§ **Supplied material**
※ ※ ※
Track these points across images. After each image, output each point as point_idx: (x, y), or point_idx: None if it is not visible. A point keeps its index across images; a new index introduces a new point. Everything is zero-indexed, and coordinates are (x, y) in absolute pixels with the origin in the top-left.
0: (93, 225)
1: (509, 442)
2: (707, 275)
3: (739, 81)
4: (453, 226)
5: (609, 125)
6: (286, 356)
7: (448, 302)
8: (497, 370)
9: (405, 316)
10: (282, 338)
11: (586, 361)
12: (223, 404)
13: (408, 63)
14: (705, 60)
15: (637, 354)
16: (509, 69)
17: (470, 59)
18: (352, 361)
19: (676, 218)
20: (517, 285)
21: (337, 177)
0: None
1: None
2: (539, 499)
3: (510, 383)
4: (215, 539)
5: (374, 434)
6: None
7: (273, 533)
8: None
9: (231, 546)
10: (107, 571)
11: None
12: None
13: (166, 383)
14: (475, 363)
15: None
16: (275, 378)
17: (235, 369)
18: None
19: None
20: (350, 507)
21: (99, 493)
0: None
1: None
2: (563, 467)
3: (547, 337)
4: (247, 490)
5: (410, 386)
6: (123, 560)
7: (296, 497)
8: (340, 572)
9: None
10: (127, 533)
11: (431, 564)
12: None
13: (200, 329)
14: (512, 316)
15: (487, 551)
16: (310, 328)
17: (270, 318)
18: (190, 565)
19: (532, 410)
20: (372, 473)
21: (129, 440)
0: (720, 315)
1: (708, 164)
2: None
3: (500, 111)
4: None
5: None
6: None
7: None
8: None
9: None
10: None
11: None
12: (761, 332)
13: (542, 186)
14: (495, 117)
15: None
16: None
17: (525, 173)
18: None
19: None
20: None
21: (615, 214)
※ ※ ※
§ **Request**
Write out the lines from the beginning of the material up to and including the line with "0: (93, 225)" as a JSON list of strings, one string per line and with blank lines omitted.

§ **Full solution**
[
  "Track these points across images. After each image, output each point as point_idx: (x, y), or point_idx: None if it is not visible. A point keeps its index across images; a new index introduces a new point. Everything is zero-indexed, and coordinates are (x, y) in absolute pixels with the origin in the top-left.",
  "0: (93, 225)"
]